Retail sales grew by 2 percent, driven by high-single digit growth at the jewellery maisons in an environment affected by recurring periods of store closures due to the Covid-19 pandemic. Fourth quarter sales saw a rebound with 62 percent and 22 percent growth compared to 2019.
Online retail generated 9 percent sales growth from group maisons and online distributors, with increases across all regions. In the fourth quarter of the financial year, sales rose by 22 percent, partly supported by new flagship stores on Tmall Luxury Pavilion.
The group’s wholesale sales decreased by 25 percent, with fourth quarter sales up by 1 percent year-on-year.

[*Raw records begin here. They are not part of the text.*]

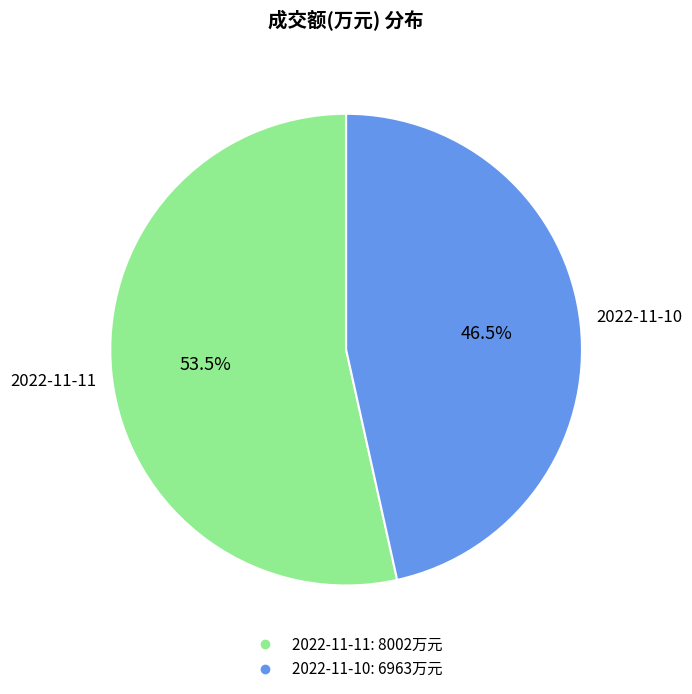

How many segments does this pie chart have?

2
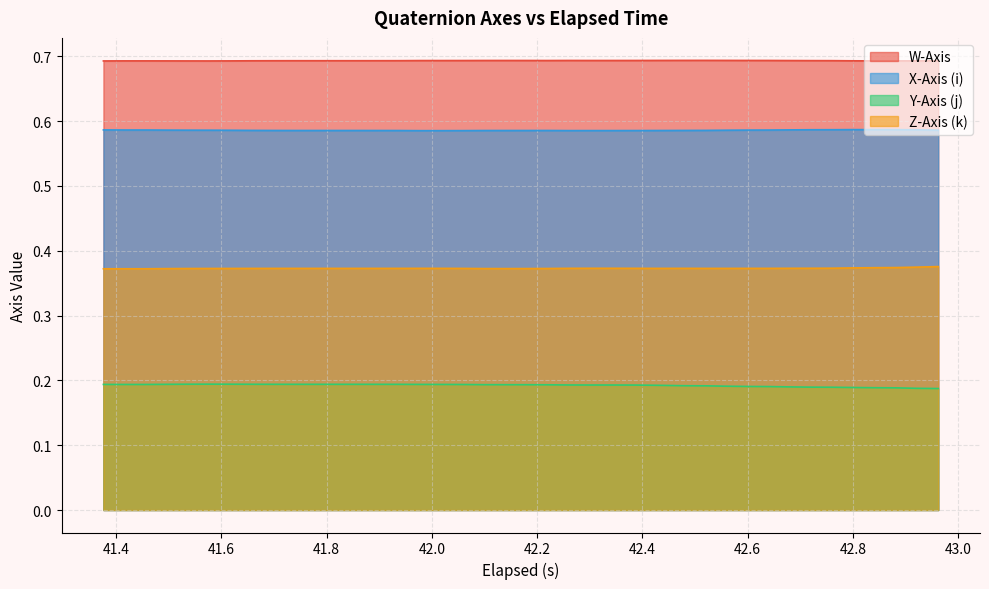

Rank the series by their maximum value, from highest to lowest.

W-Axis, X-Axis (i), Z-Axis (k), Y-Axis (j)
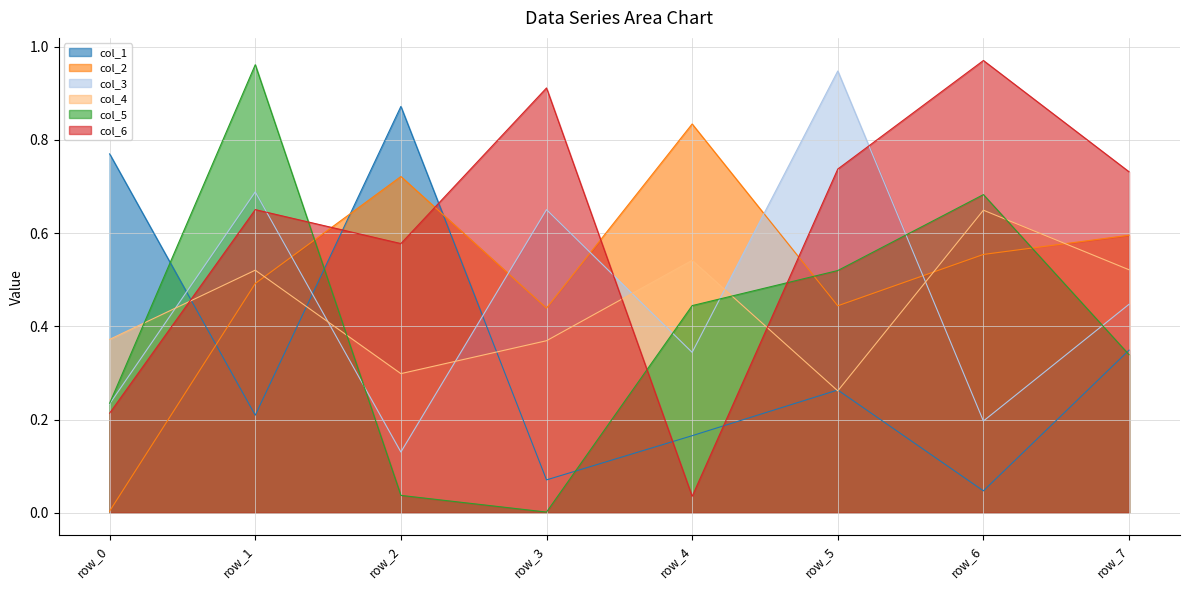

How many lines are shown in the chart?

6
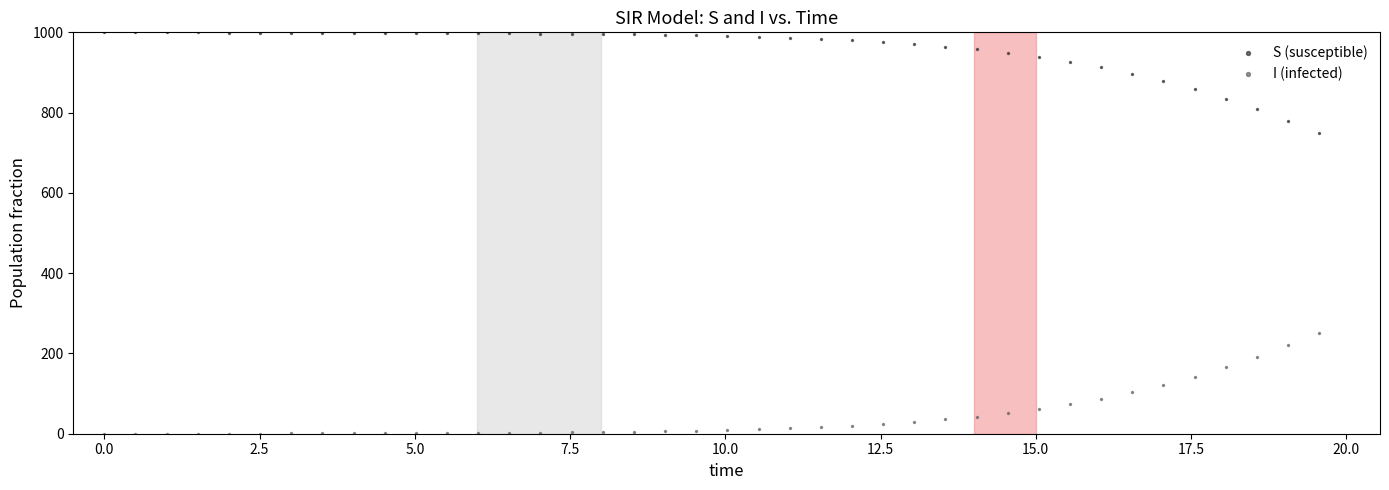

Across all data points, what is the range of Y values (max minus min)?

999.6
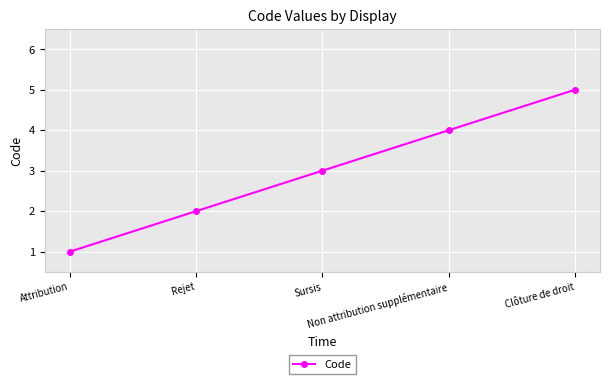

What is the average value?

3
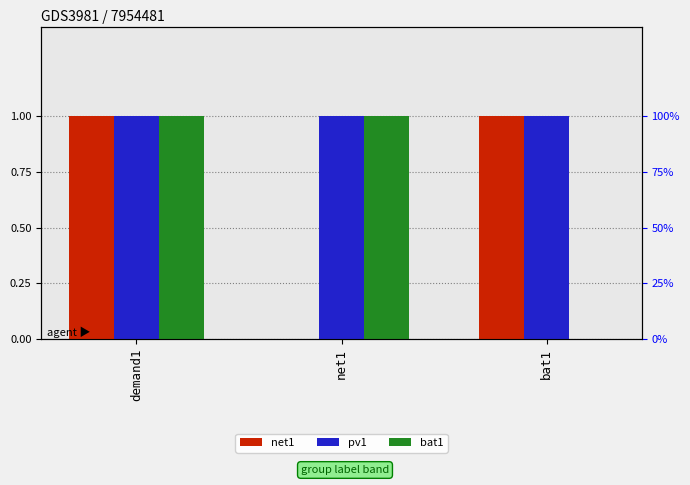

What is the average value of the pv1 series?

1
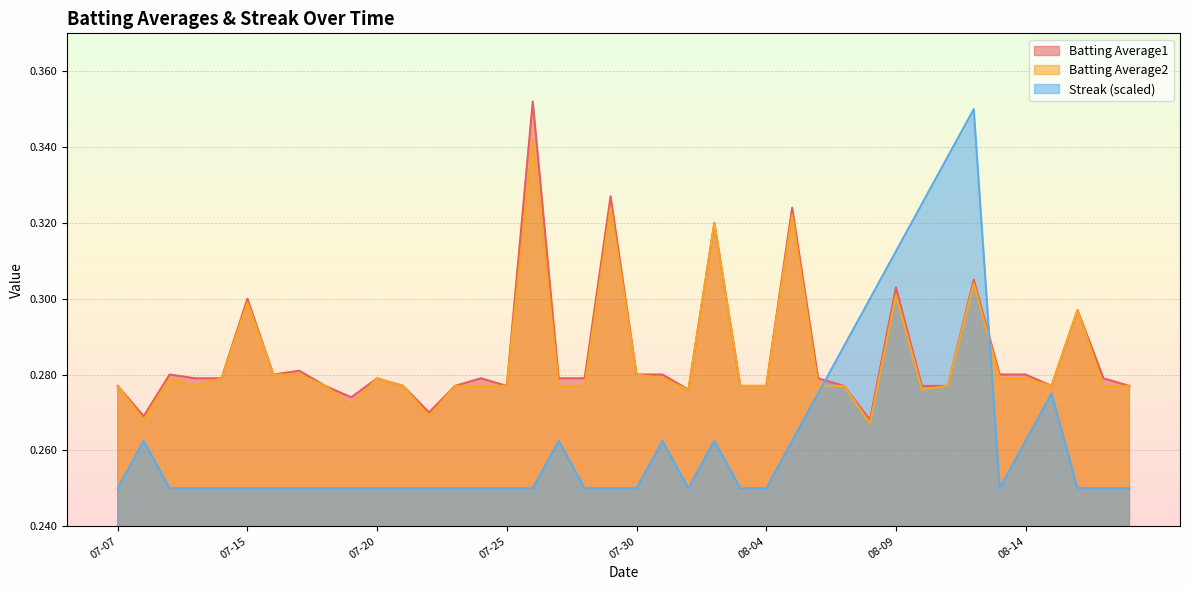

Which series has the largest total across all categories?

Batting Average1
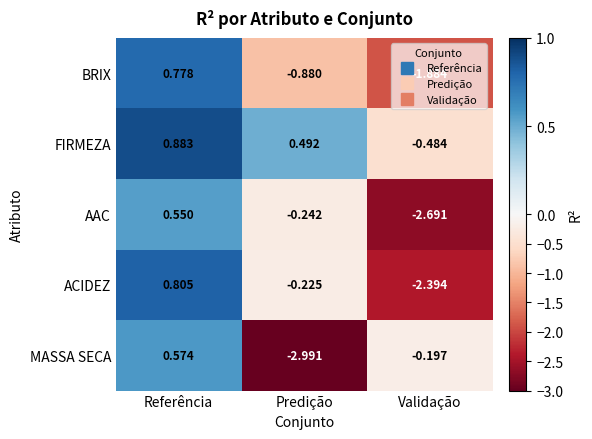

Where is BRIX nearest to the value 0?

Referência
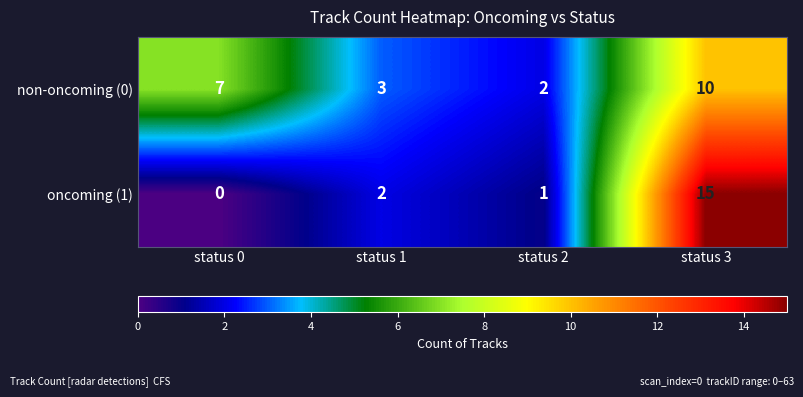

What is the sum of the oncoming (1) values at status 3 and status 1?

17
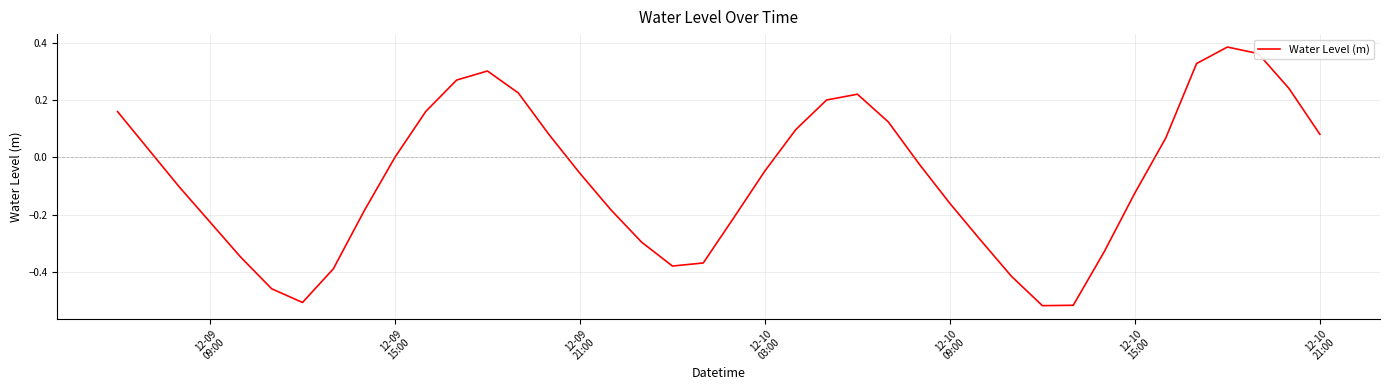

Does the chart display data point markers on the line(s)?

No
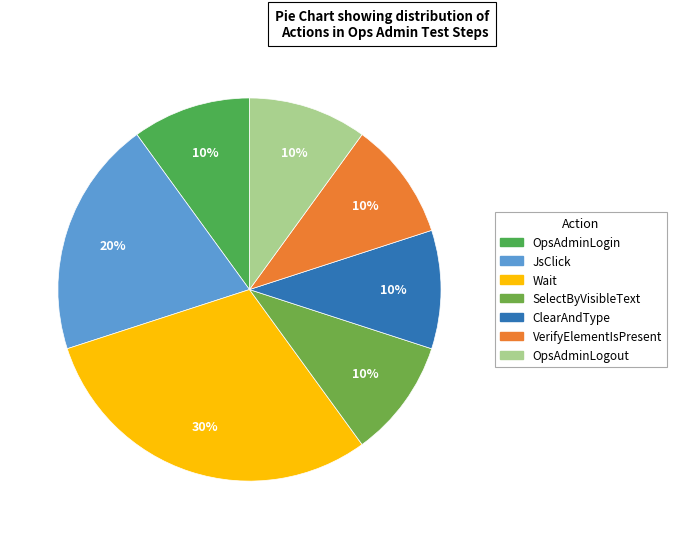

How many segments does this pie chart have?

7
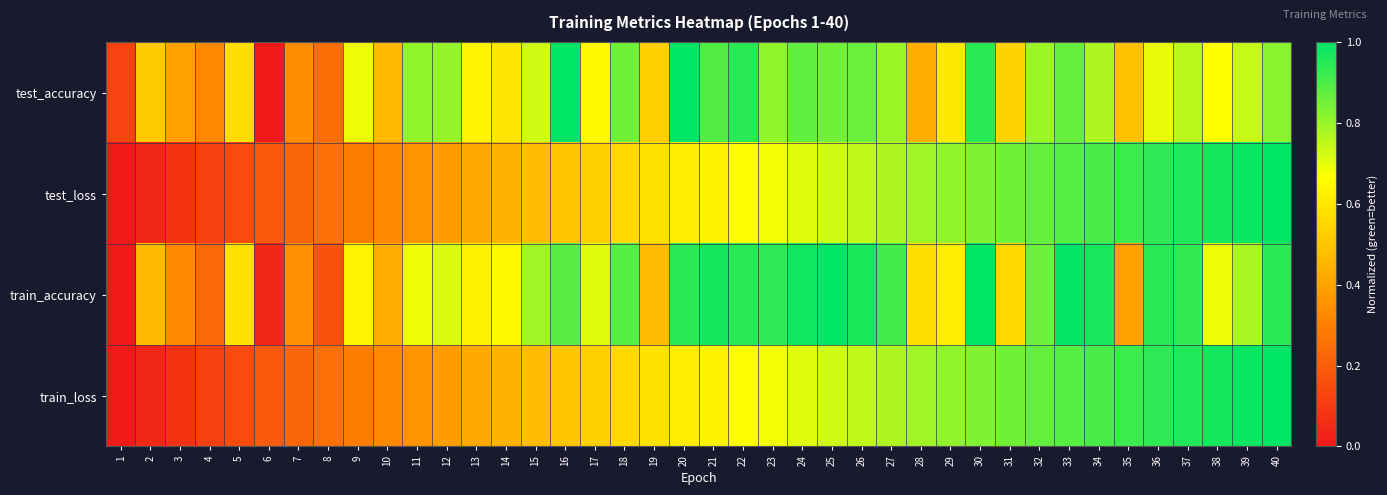

At 35, list the series in order from largest to smallest.

test_loss, train_loss, test_accuracy, train_accuracy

Richemont’s jewellery division witnesses business growth
The company’s jewellery maisons delivered 3 percent sales growth at actual exchange rates and 7 percent at constant exchange rates. The increase in sales was driven by solid retail sales and a triple-digit acceleration in online sales. The company saw strong acceleration in the second half of the year, finishing the year with a 54 percent sales rebound in the fourth quarter of the financial year. Overall, jewellery sales grew vigorously, with watch sales contracting moderately.
Performance was driven by double-digit sales increases in Asia Pacific and the Middle East and Africa, with lower sales in other regions.
The 21 percent decline in specialist watchmakers’ sales reflected a 38 percent decrease in sales in the first half of the financial year followed by a marked improvement in the second half of the year, with sales up 10 percent in the final quarter of the year. The double-digit sales progression recorded in Asia Pacific for the year partially mitigated a contraction in the other regions.
The maisons’ and online distributors’ business area saw 9 percent decline in sales. However, the division saw an improvement in performance in the rest of the year, with sales up 3 percent in the fourth quarter.
Sales in the other business area were 25 percent lower than the prior year, although the division saw a year-on-year sales increase of 12 percent in the fourth quarter of the financial year.
In view of the group’s strong results and improving economic environment, the company’s board has proposed a dividend of 2 Swiss francs per ‘A’ share/10 ‘B’ shares.